*Source document*.
☆ ☆ ☆ ☆ ☆ ☆ ☆

4.The Gary #1-24H (37% working interest) well was down for 13 days during the quarter due to pump rod failure. As a result, the well averaged 80 BOPD and 122 Mcf/D during the quarter. The cumulative production to date is approximately 129 MSTB and 210 MMcf.

 

5.The Rodney #1-14H (27% working interest) well produced at an average daily rate of 97 BOPD and 183 Mcf/D during the quarter. The cumulative production to date is approximately 96 MSTB and 132 MMcf.

 

6.Earl #1-13H (32% working interest) well was down for 33 days during the quarter due to tubing failure and as a result produced at an average daily rate of 140 BOPD and 222 Mcf/D during the quarter. Cumulative production to date is approximately 145 MSTB and 200 MMcf.

☆ ☆ ☆ ☆ ☆ ☆ ☆

*Material provided*.

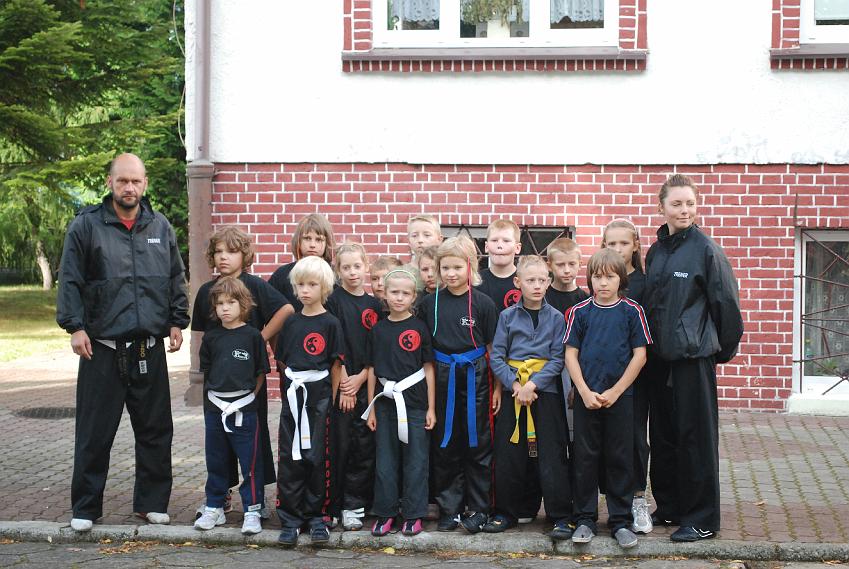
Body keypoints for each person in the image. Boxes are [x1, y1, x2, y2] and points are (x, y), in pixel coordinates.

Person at [56, 153, 189, 532]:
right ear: (110, 183)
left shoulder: (159, 226)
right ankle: (86, 508)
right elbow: (70, 279)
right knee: (94, 433)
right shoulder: (86, 226)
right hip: (102, 349)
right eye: (122, 181)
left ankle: (152, 504)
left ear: (145, 183)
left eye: (135, 181)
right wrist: (75, 327)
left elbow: (175, 276)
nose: (129, 187)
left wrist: (177, 320)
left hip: (148, 349)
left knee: (155, 431)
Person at [642, 174, 743, 542]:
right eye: (676, 204)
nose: (684, 210)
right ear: (662, 207)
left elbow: (726, 307)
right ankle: (670, 506)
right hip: (659, 361)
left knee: (695, 440)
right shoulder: (656, 252)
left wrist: (715, 352)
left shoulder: (706, 251)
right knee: (664, 437)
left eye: (690, 203)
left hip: (693, 360)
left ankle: (701, 518)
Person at [191, 226, 293, 519]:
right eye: (218, 252)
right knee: (218, 442)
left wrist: (259, 338)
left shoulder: (255, 286)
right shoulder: (207, 292)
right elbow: (202, 335)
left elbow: (286, 309)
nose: (223, 257)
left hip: (249, 382)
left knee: (253, 440)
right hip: (218, 384)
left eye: (231, 251)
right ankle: (220, 496)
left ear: (244, 255)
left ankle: (256, 499)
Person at [564, 249, 651, 549]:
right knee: (585, 458)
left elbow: (640, 356)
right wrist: (584, 391)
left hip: (620, 398)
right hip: (587, 398)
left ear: (621, 279)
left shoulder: (632, 311)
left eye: (610, 277)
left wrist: (616, 391)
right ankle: (585, 518)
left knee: (619, 458)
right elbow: (570, 355)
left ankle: (620, 521)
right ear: (589, 279)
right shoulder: (580, 312)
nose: (603, 283)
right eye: (597, 277)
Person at [417, 236, 500, 534]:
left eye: (457, 267)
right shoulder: (429, 304)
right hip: (442, 376)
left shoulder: (483, 303)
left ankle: (479, 508)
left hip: (477, 376)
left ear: (470, 267)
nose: (451, 274)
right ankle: (450, 509)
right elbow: (424, 352)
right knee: (446, 443)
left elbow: (493, 348)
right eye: (445, 268)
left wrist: (498, 388)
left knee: (478, 443)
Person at [486, 256, 573, 540]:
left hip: (544, 392)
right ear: (518, 282)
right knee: (509, 453)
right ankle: (506, 512)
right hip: (513, 392)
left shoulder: (556, 318)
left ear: (548, 282)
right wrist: (515, 384)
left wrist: (532, 384)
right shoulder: (507, 317)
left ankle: (560, 515)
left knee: (552, 453)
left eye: (541, 280)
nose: (536, 286)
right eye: (530, 280)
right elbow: (497, 356)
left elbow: (558, 359)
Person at [274, 256, 345, 547]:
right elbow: (283, 361)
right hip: (294, 398)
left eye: (312, 285)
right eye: (300, 284)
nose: (305, 290)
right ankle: (291, 519)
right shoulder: (291, 322)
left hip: (320, 399)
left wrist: (332, 399)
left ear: (324, 287)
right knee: (291, 457)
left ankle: (318, 517)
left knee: (318, 457)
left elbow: (336, 364)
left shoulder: (331, 323)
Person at [362, 267, 436, 537]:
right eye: (394, 292)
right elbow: (372, 369)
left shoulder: (419, 328)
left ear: (414, 297)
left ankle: (414, 514)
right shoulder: (378, 330)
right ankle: (386, 513)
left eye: (405, 293)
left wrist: (431, 408)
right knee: (385, 462)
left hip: (415, 404)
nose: (399, 297)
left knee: (416, 461)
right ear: (384, 294)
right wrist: (371, 408)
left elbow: (428, 368)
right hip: (385, 404)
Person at [195, 277, 270, 535]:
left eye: (231, 302)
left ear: (243, 304)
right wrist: (215, 404)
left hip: (244, 410)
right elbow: (207, 373)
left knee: (250, 463)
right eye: (220, 304)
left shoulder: (253, 336)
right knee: (216, 460)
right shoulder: (211, 338)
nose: (225, 308)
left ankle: (252, 510)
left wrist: (246, 400)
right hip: (215, 409)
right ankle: (214, 506)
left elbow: (260, 373)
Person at [601, 219, 653, 534]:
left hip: (636, 376)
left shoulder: (645, 284)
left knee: (634, 438)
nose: (618, 249)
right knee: (604, 439)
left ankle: (637, 498)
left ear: (635, 245)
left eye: (623, 243)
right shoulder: (601, 281)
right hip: (601, 375)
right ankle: (610, 501)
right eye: (611, 244)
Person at [326, 243, 382, 531]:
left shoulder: (375, 306)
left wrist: (362, 377)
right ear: (338, 270)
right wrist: (346, 385)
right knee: (341, 447)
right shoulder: (333, 301)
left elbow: (378, 349)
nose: (352, 272)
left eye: (357, 266)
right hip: (343, 385)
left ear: (366, 266)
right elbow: (335, 345)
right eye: (345, 267)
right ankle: (335, 505)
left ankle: (354, 505)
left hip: (366, 384)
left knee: (363, 448)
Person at [269, 214, 336, 313]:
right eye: (307, 238)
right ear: (298, 240)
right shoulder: (282, 274)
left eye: (319, 240)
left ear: (327, 243)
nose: (312, 245)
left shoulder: (336, 275)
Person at [478, 219, 523, 312]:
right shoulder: (476, 281)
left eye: (506, 241)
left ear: (517, 248)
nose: (499, 245)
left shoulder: (525, 281)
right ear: (486, 246)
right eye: (494, 240)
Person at [545, 238, 589, 317]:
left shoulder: (586, 300)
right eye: (560, 265)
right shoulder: (542, 298)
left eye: (572, 264)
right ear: (549, 266)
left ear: (580, 265)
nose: (567, 270)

☆ ☆ ☆ ☆ ☆ ☆ ☆

*What is expected*. Repeat the well report word for word, starting with "6.Earl #1-13H (32%" and going on through "and 200 MMcf.".

*Task result*.
6.Earl #1-13H (32% working interest) well was down for 33 days during the quarter due to tubing failure and as a result produced at an average daily rate of 140 BOPD and 222 Mcf/D during the quarter. Cumulative production to date is approximately 145 MSTB and 200 MMcf.